En Chile, los adultos mayores son el grupo etario que más se suicida. Una investigación realizada en 2017 por la psicóloga Ana Paula Vieira, del Centro de Estudios de la Vejez y el Envejecimiento de la Universidad Católica, consigna que la tasa es de 13,6 casos por cada 100 mil habitantes –la más alta del continente-, y entre quienes toman la determinación de partir predominan los mayores de 80 años.

La decisión, en el 88% de los casos, la adoptan hombres y son altamente efectivos: uno de cada cuatro intentos de suicidio termina en una muerte. En los jóvenes, solo uno de cada 200.

Pese a lo asombroso de las cifras, aún no hay un análisis sobre por qué los ancianos se quitan la vida. Pero hay factores comunes: la desesperanza, la soledad, la pobreza, sentirse una carga, no valerse por sí mismos. “Hoy mi mayor miedo no es morir, eso es una circunstancia. Le tengo miedo a pensar qué le pasaría a mi esposa cuando yo me vaya, me preguntó ¿quién la cuidaría a ella con la misma dignidad, con el mismo amor, con la misma paciencia?”.

-¿Por qué este país es tan ingrato con los mayores?

-No sé, ya todos mis amigos están muertos, otros están abandonados en algún hogar de ancianos. Es que la vejez te va quitando los sueños, no te puedes proyectar.

Después de un día lleno de preguntas sobre su enfermedad, Flor lentamente se va quedando dormida.
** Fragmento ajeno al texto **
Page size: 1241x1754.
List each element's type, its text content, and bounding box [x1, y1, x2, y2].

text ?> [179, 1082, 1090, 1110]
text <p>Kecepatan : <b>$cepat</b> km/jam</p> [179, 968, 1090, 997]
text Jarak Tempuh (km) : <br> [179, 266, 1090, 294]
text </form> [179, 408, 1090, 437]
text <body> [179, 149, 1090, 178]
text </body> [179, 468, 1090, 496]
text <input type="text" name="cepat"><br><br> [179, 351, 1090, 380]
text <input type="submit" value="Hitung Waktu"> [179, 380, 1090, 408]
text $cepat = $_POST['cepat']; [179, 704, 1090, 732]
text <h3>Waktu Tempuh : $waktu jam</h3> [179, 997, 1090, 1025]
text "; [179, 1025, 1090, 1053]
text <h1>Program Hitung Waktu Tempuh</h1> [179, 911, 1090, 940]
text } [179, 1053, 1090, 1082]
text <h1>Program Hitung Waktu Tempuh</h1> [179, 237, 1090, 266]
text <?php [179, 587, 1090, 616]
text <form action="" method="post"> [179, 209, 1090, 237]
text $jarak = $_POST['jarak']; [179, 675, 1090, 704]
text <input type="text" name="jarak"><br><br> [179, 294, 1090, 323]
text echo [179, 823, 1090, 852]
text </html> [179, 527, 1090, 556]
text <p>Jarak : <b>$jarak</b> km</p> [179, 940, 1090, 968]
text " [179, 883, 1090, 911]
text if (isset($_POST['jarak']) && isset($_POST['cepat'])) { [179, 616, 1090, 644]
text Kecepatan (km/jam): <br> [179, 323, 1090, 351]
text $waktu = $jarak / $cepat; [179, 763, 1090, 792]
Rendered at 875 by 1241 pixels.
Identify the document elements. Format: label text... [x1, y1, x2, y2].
Él dice que debe ir acostarla. Sí hay una señal esperanzadora. Una que, sobre todo, resulta conmovedora: Flor se acerca para darle un beso en la mejilla a Nibaldo. Él concluye: “Esas son mis alegrías, cuando ella me sonríe, cuando me da la mano, mira qué increíble, lo único que no nunca ha olvidado es a darme besos”.